A not less extraordinary accident of the same description, unaccompanied, however, by an equal loss of life, occured on the Great Northern Railway upon the 10th of June, 1866. In this case the tube of a locomotive of a freight train burst at about the centre of the Welwyn Tunnel, some five miles north of Hatfield, bringing the train to a stand-still. The guard in charge of the rear of the train failed from some cause to go back and give the signal for an obstruction, and speedily another freight train from the Midland road entered and dashed into the rear of the train already there. Apparently those in charge of these two trains were in such consternation that they did not think to provide against a further disaster; at any rate, before measures to that end had been taken, an additional freight train, this time belonging to the Great Northern road, came up and plowed into the ruins which already blocked the tunnel. One of the trains had contained wagons laden with casks of oil, which speedily became ignited from contact with the coals scattered from the fire-boxes, and there then ensued one of the most extraordinary spectacles ever witnessed on a railroad. The tunnel was filled to the summit of its arch and completely blocked with the wrecked locomotives and wagons. These had ignited, and the whole cavity, more than a half a mile in length, was converted into one huge furnace, belching forth smoke and flame with a loud roaring sound through its several air shafts. So fierce was the fire that no attempt was made to subdue it, and eighteen hours elapsed before any steps could be taken towards clearing the track. Strange to say, in this disaster the lives of but two persons were lost.

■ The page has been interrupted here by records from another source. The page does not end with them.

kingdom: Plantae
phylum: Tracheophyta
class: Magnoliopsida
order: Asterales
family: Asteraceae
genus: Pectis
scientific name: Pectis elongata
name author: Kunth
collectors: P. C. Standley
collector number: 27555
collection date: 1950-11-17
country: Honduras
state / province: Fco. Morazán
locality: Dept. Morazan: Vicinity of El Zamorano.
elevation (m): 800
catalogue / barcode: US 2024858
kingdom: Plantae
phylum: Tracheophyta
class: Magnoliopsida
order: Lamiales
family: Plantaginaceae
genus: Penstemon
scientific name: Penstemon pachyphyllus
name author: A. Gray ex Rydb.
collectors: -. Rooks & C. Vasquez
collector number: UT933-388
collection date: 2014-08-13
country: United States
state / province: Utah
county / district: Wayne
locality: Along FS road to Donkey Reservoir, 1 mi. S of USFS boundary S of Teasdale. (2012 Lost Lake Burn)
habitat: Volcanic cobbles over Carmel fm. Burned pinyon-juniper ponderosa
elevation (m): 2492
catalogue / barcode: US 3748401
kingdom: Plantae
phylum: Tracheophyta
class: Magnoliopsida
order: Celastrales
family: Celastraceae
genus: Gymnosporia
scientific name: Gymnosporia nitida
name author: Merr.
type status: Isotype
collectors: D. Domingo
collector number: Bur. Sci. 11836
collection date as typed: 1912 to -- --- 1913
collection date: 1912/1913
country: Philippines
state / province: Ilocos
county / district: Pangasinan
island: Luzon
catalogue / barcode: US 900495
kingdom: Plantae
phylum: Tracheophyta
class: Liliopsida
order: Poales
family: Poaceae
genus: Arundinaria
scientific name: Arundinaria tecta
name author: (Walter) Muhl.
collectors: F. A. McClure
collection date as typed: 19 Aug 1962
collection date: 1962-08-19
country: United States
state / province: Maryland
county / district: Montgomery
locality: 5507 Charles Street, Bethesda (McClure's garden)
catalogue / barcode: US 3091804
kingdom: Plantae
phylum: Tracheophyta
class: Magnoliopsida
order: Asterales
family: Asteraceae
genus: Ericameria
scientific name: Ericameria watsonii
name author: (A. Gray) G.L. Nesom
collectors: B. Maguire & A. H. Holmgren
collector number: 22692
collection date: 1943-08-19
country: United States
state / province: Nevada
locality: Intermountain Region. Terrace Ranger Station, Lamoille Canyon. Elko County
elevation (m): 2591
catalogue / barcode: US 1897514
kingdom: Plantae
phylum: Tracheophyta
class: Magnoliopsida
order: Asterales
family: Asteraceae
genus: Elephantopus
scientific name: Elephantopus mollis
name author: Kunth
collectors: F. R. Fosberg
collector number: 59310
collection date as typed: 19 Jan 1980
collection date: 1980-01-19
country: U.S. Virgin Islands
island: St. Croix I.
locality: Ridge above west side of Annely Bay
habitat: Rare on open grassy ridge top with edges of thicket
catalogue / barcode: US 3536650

Rear-end collisions have been less frequent in this country than in England, for the simple reason that the volume of traffic has pressed less heavily on the capacity of the lines. Yet here, also, they have been by no means unknown. In 1865 two occurred, both of which were accompanied with a considerable loss of life; though, coming as they did during the exciting scenes which marked the close of the war of the Rebellion, they attracted much less public notice than they otherwise would. The first of these took place in New Jersey on the 7th of March, 1865, just three days after the second inauguration of President Lincoln. As the express train from Washington to New York over the Camden & Amboy road was passing through Bristol, about thirty miles from Philadelphia, at half-past-two o'clock in the morning, it dashed into the rear of the twelve o'clock "owl train," from Kensington to New York, which had been delayed by meeting an oil train on the track before it. The case appears to have been one of very culpable negligence, for, though the owl train was some two hours late, those in charge of it seem to have been so deeply engrossed in what was going on before them that they wholly neglected to guard their rear. The express train accordingly, approaching around a curve, plunged at a high rate of speed into the last car, shattering it to pieces; the engine is even said to have passed completely through that car and to have imbedded itself in the one before it. It so happened that most of the sufferers by this accident, numbering about fifty, were soldiers on their way home from the army upon furlough.